▸ Exercise instructions
Pictures stay out; everything else in the listing below is to be restated word for word.

▸ Input data
= Beginning of Section =

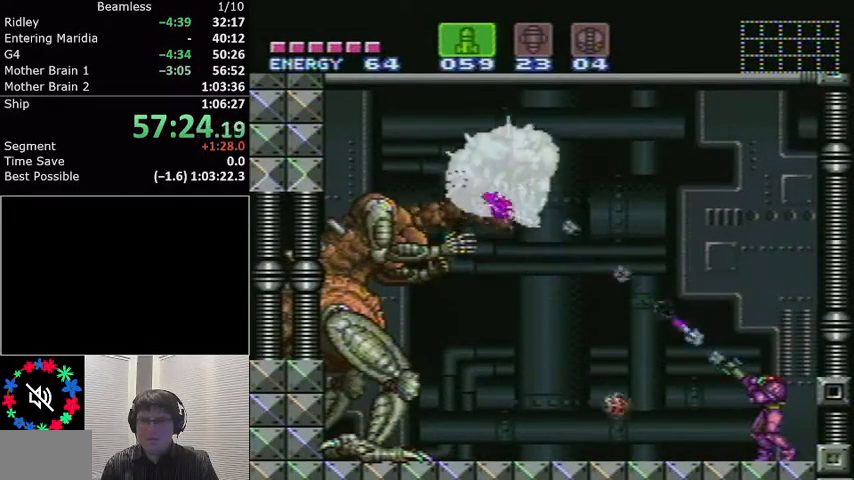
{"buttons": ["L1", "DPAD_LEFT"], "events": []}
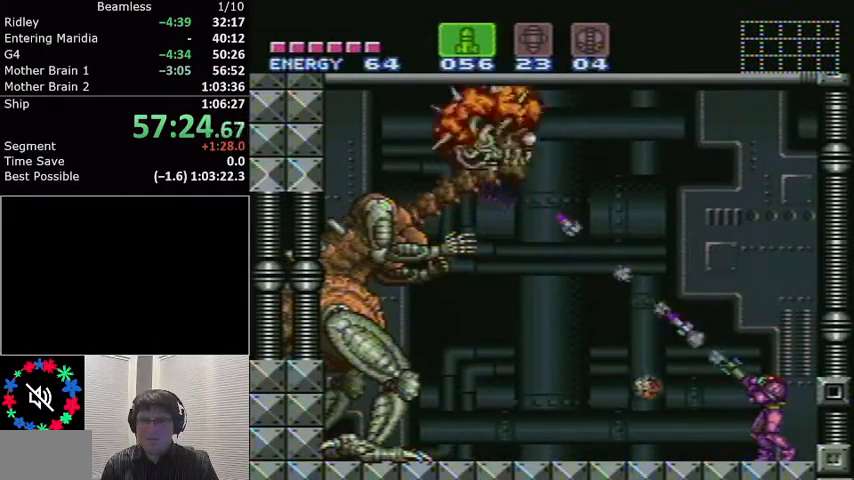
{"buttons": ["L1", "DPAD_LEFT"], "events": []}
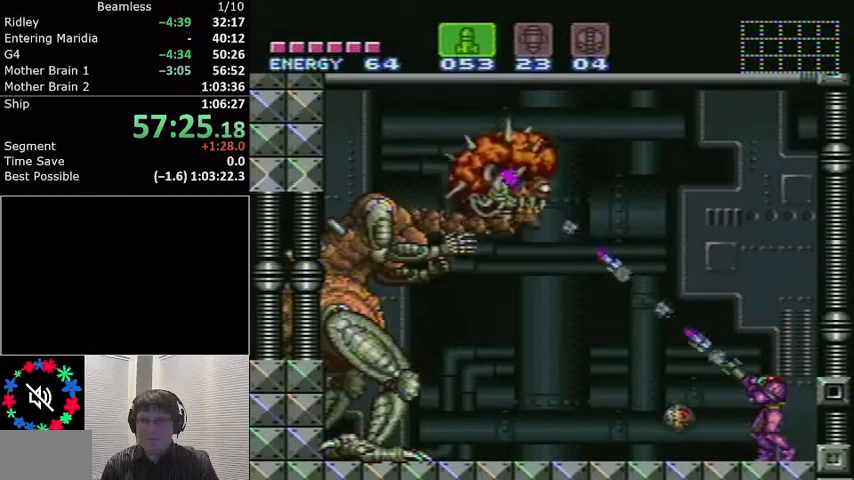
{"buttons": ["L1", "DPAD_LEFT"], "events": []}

= End of Section =

▸ Response area
{"buttons": ["L1", "DPAD_LEFT"], "events": []}
{"buttons": ["L1", "DPAD_LEFT"], "events": []}
{"buttons": ["L1", "DPAD_LEFT"], "events": []}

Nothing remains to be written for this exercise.